YOUR INSTRUCTIONS: Transcribe character for character the part of the material that opens with its first line and closes with the line containing "0.3.16 0.3.16 3.4.8", including both of those lines. Leave the pictures out of your answer.
────────────────
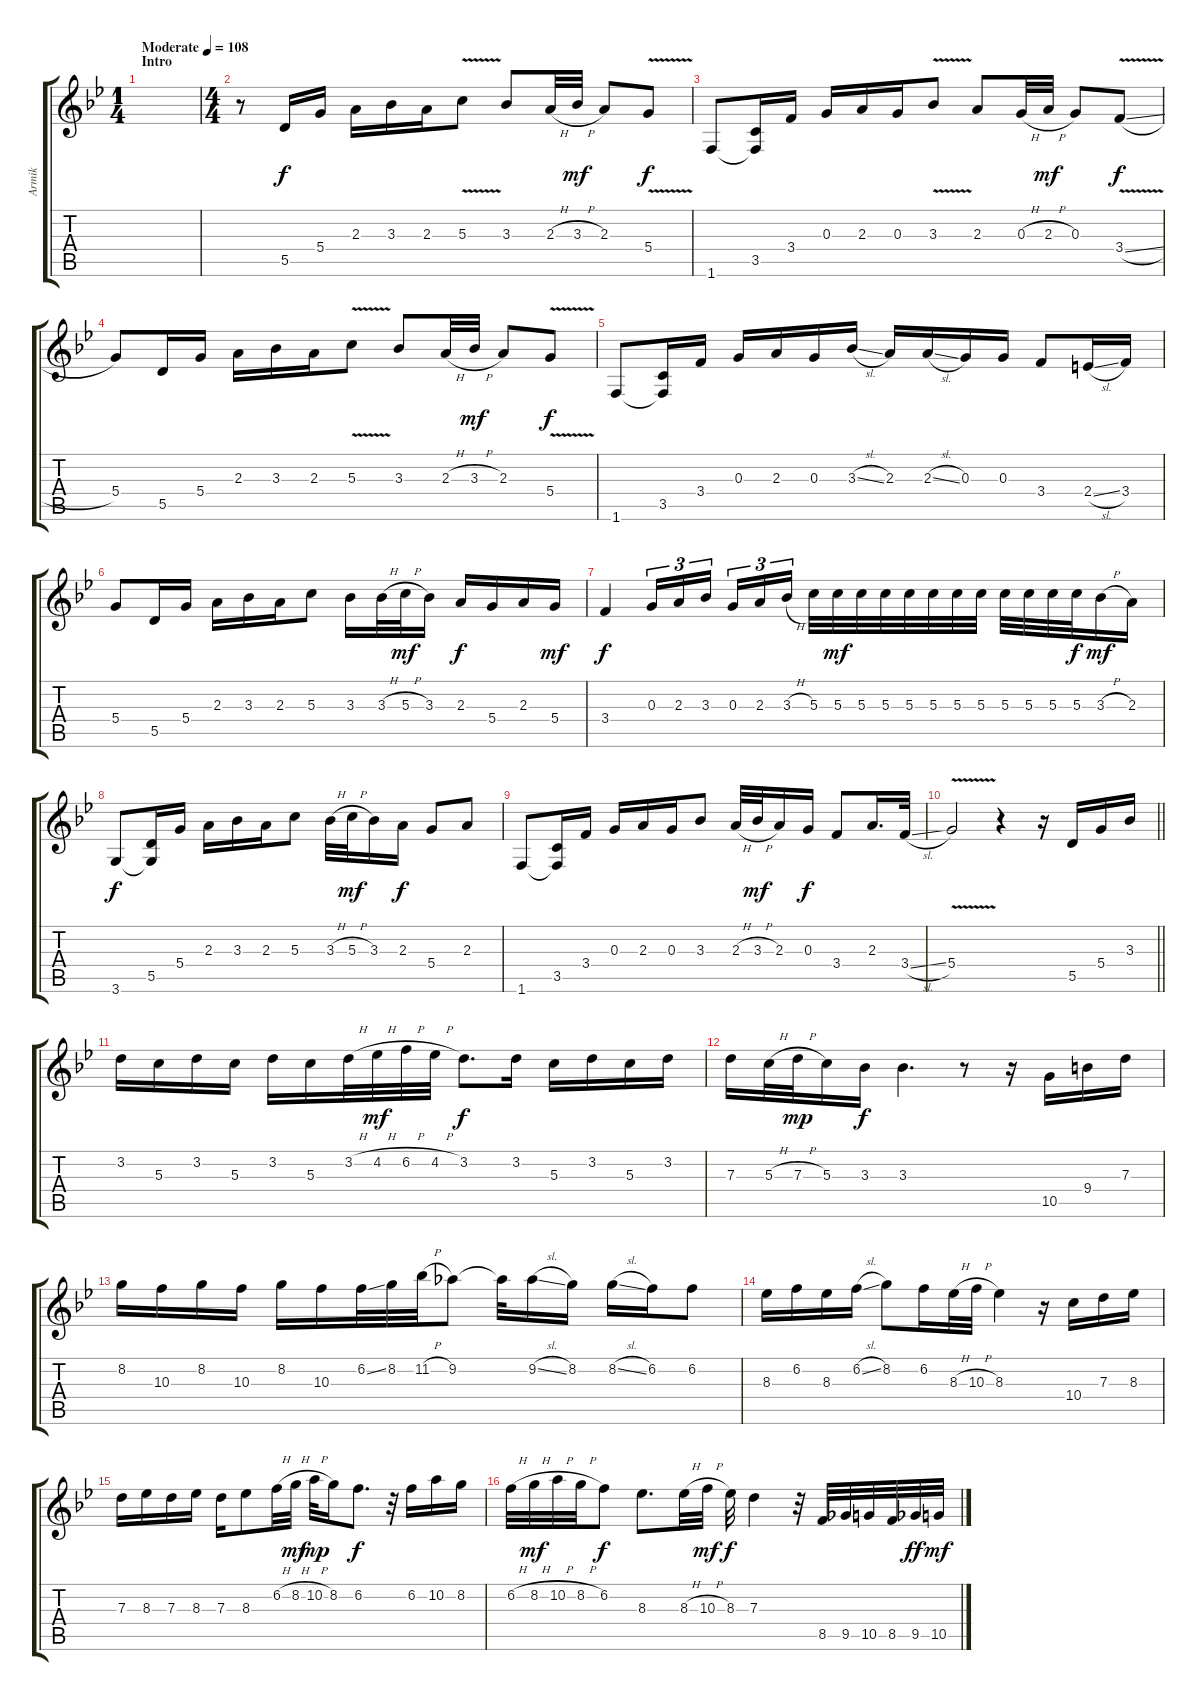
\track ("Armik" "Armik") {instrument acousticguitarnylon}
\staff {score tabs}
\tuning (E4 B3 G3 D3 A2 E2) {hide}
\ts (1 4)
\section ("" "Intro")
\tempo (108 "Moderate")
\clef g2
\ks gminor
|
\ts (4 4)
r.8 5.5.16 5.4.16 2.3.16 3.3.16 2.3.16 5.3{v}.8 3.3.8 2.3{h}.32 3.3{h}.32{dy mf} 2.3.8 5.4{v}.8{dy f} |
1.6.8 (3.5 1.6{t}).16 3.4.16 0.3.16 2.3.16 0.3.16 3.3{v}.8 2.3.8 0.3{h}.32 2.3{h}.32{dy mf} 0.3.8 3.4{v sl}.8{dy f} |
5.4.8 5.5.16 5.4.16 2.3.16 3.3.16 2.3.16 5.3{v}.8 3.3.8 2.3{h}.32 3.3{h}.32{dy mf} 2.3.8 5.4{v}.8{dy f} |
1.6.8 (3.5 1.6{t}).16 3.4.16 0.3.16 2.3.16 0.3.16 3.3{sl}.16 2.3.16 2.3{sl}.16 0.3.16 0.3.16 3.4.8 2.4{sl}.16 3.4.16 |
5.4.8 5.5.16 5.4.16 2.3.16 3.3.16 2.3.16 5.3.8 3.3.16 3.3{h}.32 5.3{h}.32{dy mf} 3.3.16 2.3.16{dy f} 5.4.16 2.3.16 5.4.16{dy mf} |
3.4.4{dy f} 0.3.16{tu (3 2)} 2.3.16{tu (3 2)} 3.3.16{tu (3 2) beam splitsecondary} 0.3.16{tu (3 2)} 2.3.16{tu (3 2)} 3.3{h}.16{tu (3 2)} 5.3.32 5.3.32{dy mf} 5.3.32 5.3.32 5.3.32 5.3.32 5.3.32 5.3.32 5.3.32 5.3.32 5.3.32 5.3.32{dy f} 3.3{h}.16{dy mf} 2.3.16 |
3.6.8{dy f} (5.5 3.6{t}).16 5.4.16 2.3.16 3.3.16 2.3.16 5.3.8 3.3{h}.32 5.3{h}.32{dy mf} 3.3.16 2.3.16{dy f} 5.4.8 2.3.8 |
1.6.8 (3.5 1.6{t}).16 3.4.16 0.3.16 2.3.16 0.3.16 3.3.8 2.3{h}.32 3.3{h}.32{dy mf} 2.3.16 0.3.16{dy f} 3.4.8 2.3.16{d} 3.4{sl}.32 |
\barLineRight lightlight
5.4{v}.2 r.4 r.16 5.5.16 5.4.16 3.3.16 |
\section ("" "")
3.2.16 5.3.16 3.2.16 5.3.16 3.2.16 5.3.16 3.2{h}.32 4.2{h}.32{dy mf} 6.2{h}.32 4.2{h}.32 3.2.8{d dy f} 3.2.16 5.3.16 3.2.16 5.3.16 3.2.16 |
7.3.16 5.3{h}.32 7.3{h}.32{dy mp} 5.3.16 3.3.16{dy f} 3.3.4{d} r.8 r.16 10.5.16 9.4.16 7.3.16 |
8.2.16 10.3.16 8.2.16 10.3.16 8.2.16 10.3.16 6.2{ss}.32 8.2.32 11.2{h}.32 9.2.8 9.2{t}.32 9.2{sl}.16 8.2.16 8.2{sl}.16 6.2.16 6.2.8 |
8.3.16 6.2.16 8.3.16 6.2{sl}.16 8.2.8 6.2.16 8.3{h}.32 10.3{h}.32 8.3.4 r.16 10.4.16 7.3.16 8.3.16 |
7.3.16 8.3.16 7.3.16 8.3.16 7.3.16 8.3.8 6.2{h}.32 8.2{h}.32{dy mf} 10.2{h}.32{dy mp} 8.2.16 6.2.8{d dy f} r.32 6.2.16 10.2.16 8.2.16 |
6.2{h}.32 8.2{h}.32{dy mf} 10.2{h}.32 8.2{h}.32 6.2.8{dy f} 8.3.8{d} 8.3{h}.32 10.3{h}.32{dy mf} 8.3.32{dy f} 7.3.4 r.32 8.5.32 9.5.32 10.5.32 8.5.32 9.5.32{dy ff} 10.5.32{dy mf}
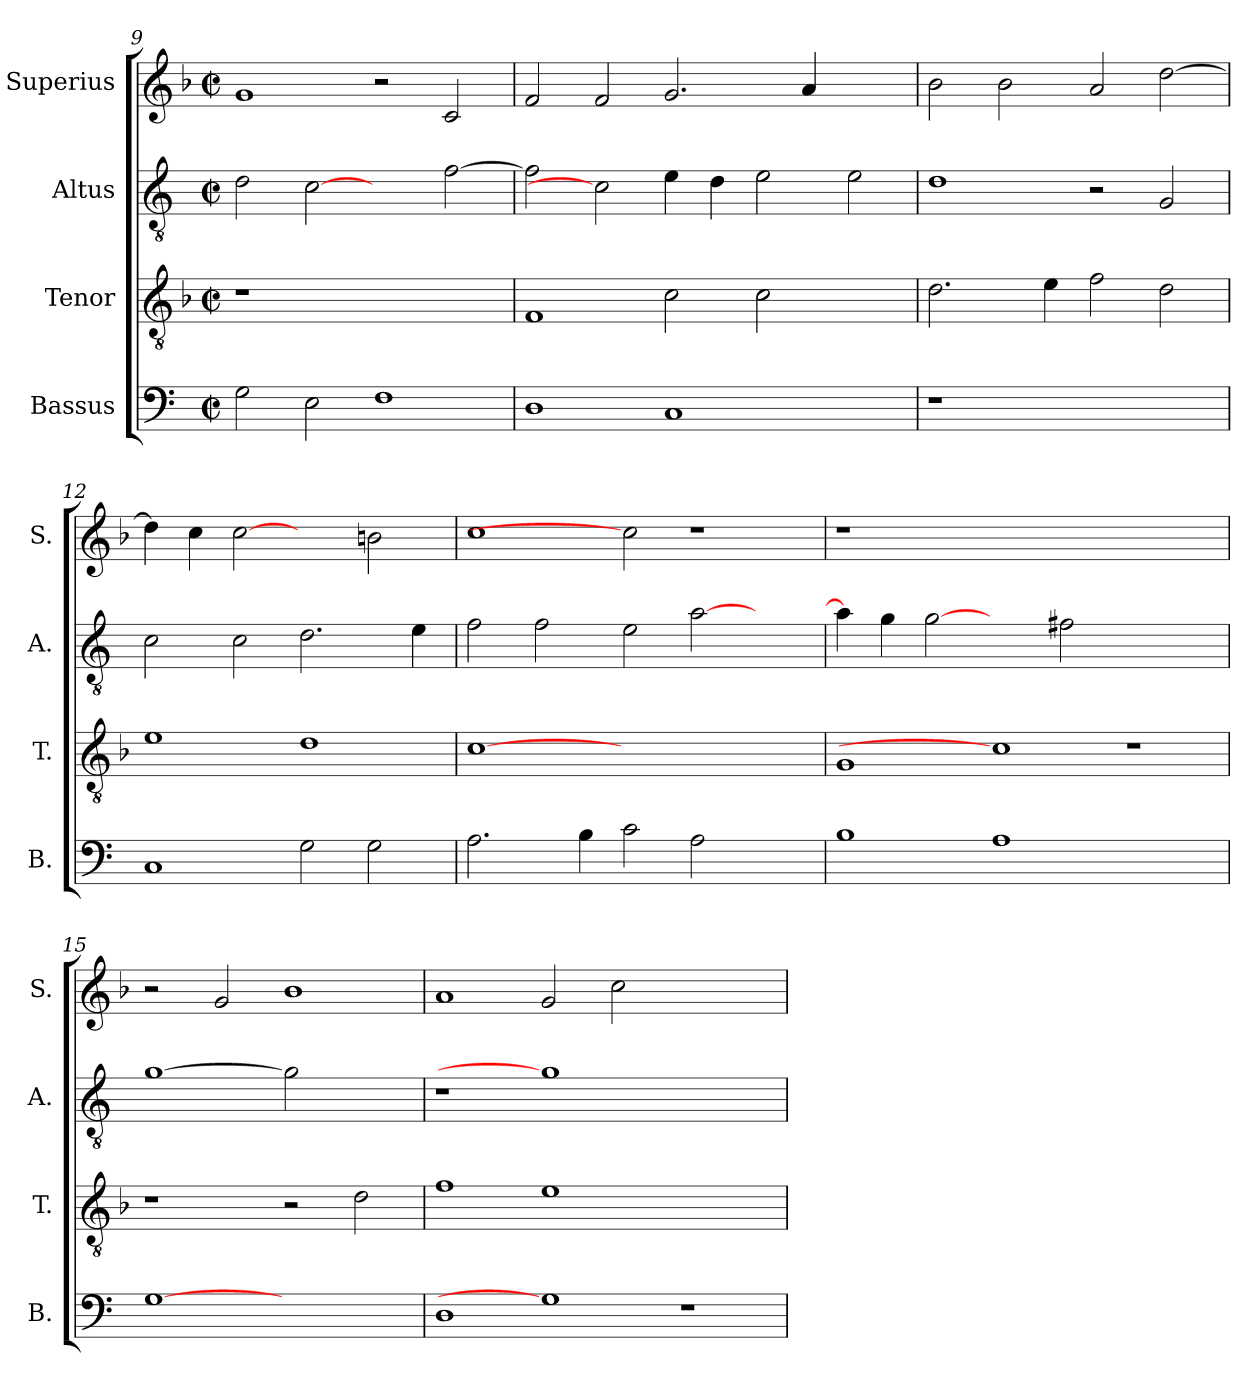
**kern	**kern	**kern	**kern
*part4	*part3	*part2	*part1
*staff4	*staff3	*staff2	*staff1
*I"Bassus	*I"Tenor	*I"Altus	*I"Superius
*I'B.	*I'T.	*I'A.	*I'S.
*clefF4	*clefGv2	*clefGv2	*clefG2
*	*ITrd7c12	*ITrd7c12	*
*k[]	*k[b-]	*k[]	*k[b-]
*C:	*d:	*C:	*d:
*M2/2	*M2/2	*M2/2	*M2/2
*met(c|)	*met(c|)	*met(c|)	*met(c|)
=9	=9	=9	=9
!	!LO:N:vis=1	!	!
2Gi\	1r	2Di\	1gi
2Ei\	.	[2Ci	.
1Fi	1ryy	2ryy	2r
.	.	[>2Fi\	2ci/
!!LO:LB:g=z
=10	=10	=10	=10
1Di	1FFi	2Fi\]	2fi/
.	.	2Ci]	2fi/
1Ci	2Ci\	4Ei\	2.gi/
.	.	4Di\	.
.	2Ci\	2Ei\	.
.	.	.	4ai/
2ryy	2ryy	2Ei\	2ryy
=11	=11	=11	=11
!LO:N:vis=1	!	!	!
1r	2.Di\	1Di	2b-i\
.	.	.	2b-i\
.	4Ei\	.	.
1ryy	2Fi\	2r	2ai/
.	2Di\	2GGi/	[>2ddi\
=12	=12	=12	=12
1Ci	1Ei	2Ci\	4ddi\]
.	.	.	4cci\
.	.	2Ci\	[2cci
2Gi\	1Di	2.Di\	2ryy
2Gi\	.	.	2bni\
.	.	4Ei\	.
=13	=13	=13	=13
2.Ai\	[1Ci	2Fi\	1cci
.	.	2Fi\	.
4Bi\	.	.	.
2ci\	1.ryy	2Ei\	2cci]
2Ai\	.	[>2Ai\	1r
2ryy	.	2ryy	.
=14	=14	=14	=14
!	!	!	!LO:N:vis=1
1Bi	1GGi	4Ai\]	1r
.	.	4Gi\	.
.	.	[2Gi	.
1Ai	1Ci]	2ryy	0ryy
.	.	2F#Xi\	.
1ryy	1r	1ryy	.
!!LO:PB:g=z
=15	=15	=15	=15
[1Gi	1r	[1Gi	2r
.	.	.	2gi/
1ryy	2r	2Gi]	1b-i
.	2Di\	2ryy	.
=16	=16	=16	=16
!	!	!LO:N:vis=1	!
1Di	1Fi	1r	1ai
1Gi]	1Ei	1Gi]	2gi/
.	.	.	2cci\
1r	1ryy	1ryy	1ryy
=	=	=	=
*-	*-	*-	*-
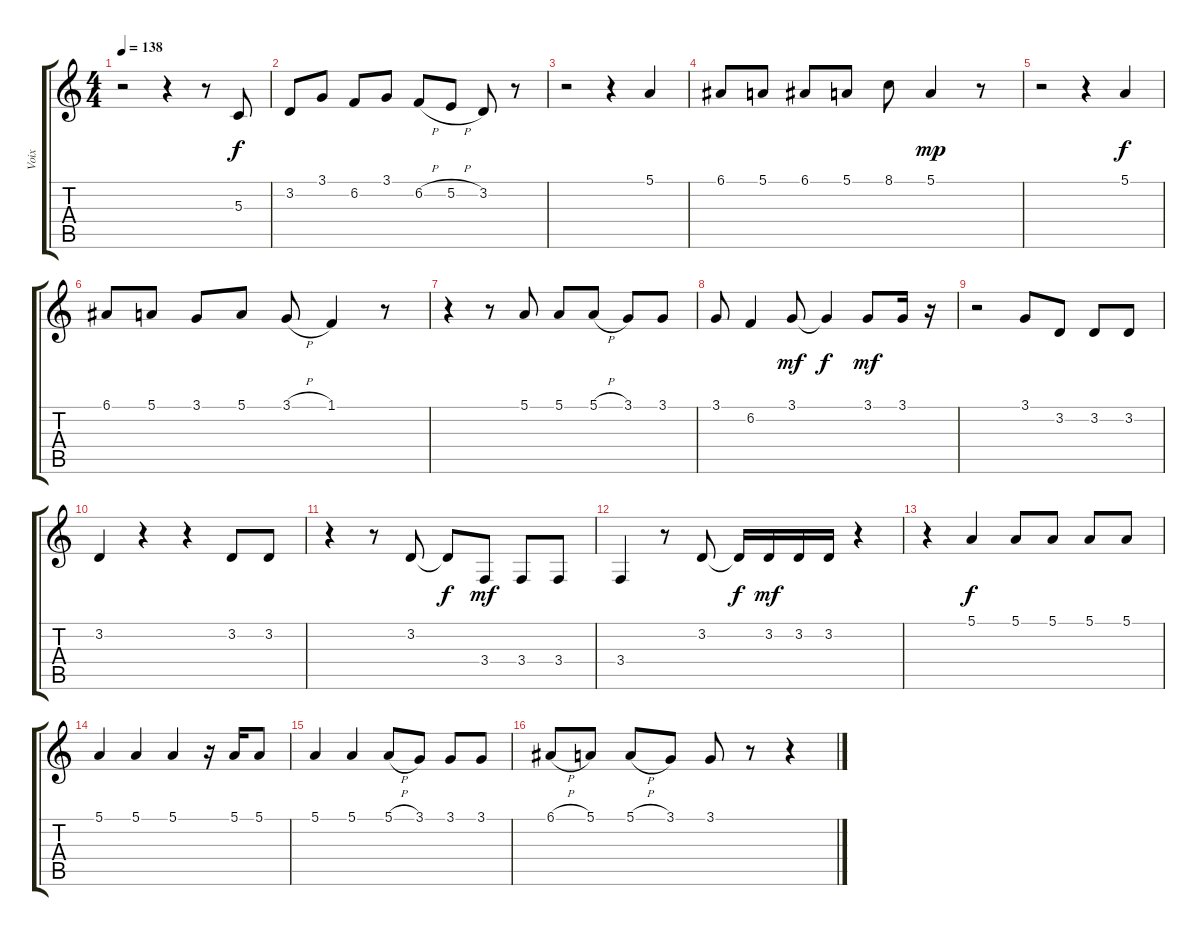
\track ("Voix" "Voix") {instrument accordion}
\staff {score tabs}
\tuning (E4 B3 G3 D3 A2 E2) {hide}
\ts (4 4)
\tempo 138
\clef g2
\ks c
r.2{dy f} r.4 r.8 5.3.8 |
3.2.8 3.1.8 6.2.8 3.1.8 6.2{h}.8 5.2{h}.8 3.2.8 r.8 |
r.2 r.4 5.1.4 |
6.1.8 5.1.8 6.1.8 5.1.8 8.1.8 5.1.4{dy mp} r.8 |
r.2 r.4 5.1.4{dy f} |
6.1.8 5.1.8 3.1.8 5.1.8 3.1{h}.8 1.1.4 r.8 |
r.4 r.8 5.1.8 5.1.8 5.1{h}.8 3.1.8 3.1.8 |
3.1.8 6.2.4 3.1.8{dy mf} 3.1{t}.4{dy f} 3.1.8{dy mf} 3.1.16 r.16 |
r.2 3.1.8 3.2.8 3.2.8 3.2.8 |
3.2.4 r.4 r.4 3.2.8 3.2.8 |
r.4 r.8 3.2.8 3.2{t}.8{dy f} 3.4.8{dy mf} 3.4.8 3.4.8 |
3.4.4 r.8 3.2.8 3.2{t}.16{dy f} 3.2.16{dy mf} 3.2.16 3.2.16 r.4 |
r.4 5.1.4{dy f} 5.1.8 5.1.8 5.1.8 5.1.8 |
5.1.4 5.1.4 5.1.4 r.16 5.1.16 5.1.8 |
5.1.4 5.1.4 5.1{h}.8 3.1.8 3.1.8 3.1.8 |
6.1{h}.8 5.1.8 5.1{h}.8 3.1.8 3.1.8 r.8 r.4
────────────────
RIGHT ANSWER:
\track ("Armik" "Armik") {instrument acousticguitarnylon}
\staff {score tabs}
\tuning (E4 B3 G3 D3 A2 E2) {hide}
\ts (1 4)
\section ("" "Intro")
\tempo (108 "Moderate")
\clef g2
\ks gminor
|
\ts (4 4)
r.8 5.5.16 5.4.16 2.3.16 3.3.16 2.3.16 5.3{v}.8 3.3.8 2.3{h}.32 3.3{h}.32{dy mf} 2.3.8 5.4{v}.8{dy f} |
1.6.8 (3.5 1.6{t}).16 3.4.16 0.3.16 2.3.16 0.3.16 3.3{v}.8 2.3.8 0.3{h}.32 2.3{h}.32{dy mf} 0.3.8 3.4{v sl}.8{dy f} |
5.4.8 5.5.16 5.4.16 2.3.16 3.3.16 2.3.16 5.3{v}.8 3.3.8 2.3{h}.32 3.3{h}.32{dy mf} 2.3.8 5.4{v}.8{dy f} |
1.6.8 (3.5 1.6{t}).16 3.4.16 0.3.16 2.3.16 0.3.16 3.3{sl}.16 2.3.16 2.3{sl}.16 0.3.16 0.3.16 3.4.8 2.4{sl}.16 3.4.16 |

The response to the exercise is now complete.